The Antiphising Act § 668.703 prohibited acts such as “(1) A person with an intent to engage in conduct involving the fraudulent use or possession of another person’s identifying information may not represent oneself, directly or by implication, to be another person without the authority or approval of such other person through the use of a web page or Internet domain name and use that web page, Internet domain name, or a link to that web page or domain name or another site on the Internet to induce, request, or solicit a resident of this state to provide identifying information. (2) A person with an intent to engage in conduct involving the fraudulent use or possession of identifying information may not send or cause to be sent to an electronic mail address held by a resident of this state an electronic mail message that is falsely represented as being sent by another person without the authority or approval of such other person, refers or links the recipient of the message to a web page, and directly or indirectly induces, requests, or solicits the recipient of the electronic mail message to provide identifying information.” Fla. Stat. § 668.703.

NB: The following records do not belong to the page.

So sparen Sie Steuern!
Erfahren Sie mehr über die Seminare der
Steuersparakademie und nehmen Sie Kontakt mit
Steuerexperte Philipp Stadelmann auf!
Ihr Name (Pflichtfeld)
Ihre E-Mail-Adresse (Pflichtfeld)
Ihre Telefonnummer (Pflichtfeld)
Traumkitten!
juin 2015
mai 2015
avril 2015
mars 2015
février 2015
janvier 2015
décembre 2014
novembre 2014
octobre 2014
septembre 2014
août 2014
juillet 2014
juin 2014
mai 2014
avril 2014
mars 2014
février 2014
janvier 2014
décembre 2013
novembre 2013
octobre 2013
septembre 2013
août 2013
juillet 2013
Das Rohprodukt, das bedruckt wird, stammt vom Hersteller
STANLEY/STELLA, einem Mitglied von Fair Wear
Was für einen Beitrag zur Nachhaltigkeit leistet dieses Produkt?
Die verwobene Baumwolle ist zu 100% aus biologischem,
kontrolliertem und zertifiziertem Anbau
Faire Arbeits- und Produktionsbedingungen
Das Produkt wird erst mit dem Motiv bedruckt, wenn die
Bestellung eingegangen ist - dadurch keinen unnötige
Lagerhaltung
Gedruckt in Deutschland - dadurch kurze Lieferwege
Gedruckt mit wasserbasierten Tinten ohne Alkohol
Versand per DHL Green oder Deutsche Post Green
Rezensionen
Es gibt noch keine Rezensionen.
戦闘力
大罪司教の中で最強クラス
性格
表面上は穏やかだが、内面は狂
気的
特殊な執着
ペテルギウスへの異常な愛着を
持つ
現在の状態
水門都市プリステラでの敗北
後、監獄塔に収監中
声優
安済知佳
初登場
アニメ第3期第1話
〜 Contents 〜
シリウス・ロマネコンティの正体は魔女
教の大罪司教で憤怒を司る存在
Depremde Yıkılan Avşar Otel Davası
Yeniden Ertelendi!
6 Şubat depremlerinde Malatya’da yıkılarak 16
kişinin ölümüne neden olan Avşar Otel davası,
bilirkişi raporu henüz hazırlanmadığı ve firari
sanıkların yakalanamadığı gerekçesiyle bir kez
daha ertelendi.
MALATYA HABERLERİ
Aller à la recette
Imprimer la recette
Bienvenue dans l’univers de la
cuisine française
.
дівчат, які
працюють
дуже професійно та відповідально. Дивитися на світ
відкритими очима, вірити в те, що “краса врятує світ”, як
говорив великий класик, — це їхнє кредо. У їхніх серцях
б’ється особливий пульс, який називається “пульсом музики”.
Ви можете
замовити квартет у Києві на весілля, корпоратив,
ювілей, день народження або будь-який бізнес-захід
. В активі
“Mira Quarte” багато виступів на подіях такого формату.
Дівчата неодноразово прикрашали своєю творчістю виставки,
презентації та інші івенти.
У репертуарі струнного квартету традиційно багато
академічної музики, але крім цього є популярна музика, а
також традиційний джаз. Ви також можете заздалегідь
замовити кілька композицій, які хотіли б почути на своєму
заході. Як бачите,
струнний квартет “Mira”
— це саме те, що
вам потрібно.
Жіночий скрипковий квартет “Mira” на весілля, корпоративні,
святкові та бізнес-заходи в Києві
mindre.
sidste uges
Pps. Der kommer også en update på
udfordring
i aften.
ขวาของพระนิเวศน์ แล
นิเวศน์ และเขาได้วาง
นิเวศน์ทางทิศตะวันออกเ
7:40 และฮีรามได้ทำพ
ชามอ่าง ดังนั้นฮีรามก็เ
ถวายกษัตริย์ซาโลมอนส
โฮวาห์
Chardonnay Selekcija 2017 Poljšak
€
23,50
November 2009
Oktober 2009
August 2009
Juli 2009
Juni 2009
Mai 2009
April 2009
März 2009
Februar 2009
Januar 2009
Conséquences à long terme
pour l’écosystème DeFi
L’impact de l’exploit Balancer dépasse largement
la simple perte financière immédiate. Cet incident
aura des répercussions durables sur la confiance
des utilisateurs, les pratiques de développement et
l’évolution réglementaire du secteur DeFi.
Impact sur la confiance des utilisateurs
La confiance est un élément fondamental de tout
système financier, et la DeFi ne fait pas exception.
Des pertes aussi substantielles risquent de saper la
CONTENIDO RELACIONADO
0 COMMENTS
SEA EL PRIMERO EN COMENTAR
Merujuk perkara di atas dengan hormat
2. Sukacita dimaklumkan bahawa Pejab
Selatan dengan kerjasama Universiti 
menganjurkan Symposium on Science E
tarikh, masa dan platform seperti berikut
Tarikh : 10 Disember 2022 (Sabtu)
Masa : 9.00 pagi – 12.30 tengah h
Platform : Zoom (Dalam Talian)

Fla. Stat. § 668.704 lists the following remedies: “(1) The following persons may bring a civil action against a person who violates this part: (a) A person engaged in the business of providing Internet access service to the public who is adversely affected by the violation.  (b) A financial institution as defined in s. 655.005(1) that is adversely affected by the violation.  (c) An owner of a web page, trademark, or service mark who is adversely affected by the violation.  (d) The Attorney General.  (2) A person bringing an action under this section may:  (a) Seek injunctive relief to restrain the violator from continuing the violation.  (b) Recover damages in an amount equal to the greater of: 1. Actual damages arising from the violation; or 2. The sum of $ 5,000 for each violation of the same nature.  (3) The court may increase an award of actual damages in an action brought under this section to an amount not to exceed three times the actual damages sustained if the court finds that the violations have occurred with a frequency as to constitute a pattern or practice.  (4) For purposes of this section, violations are of the same nature if the violations consist of the same course of conduct or action, regardless of the number of times the conduct or action occurred.  (5) A plaintiff who prevails in an action filed under this section is entitled to recover reasonable attorney’s fees and court costs.”  Other subsections of the Act discuss jurisdiction, venue, the statute of limitations (3 years); moneys received by the Attorney General and Department of Legal Affairs authority to adopt rules. Fla.Stat. § 668.702 lists the definitions and § 668.705 lists exemptions.